West of Sunset could be a departure for him; it’s an exploration of the final years of F. Scott Fitzgerald’s life at a time when this icon of American literature had not yet attained the immortality that came with his creation of Jay Gatsby. (In fact, he was better known for Tender is the Night–and for his outsized lifestyle–than the work most people remember him by.) Brought down by his drinking and reputation he has fallen so far that he is relying on the charitable intervention of Hollywood friends to earn a living. At the same time, his wife Zelda is institutionalized in a North Carolina sanitarium, where her youthful free spirit has metastasized into destructive mental illness. Between the cost of her treatment, their daughter Scottie’s high class Eastern education, and his own profligate ways, Fitzgerald is consumed by worries about money.
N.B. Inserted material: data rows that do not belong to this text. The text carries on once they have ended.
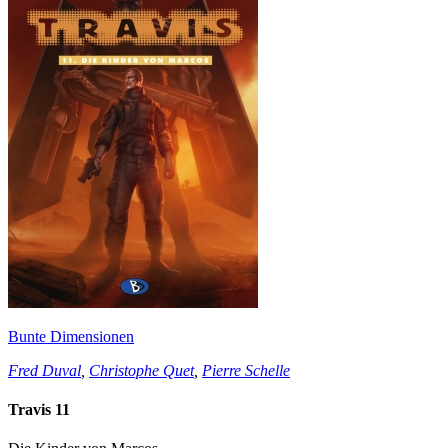
Bunte Dimensionen
Fred Duval
,
Christophe Quet
,
Pierre Schelle
Travis 11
There are bright spots in his life: his friendship with Humphrey Bogart (based on a mutual love of drinking and literature–surprise!), his friends Dorothy Parker and Robert Benchley, and a love affair with gossip columnist Sheilah Graham. But his working life, although it paid more than he was ever to earn from his books, was less rewarding.

O’Nan takes this period and delves into the frustration and pain of a man faced with more troubles than he can surmount. Far from being sheltered by his status (and by an income that exceeded that of nearly all Americans at the time), he knows he is as close to ruin as any Depression-era assembly-line working stiff. But he also finds respite in his own work, and in his desire to be the man Sheilah wants him to be. In essence, O’Nan is still attracted to those ordinary feelings, and with West of Sunset he once again lifts them up to us through the life of a very public man.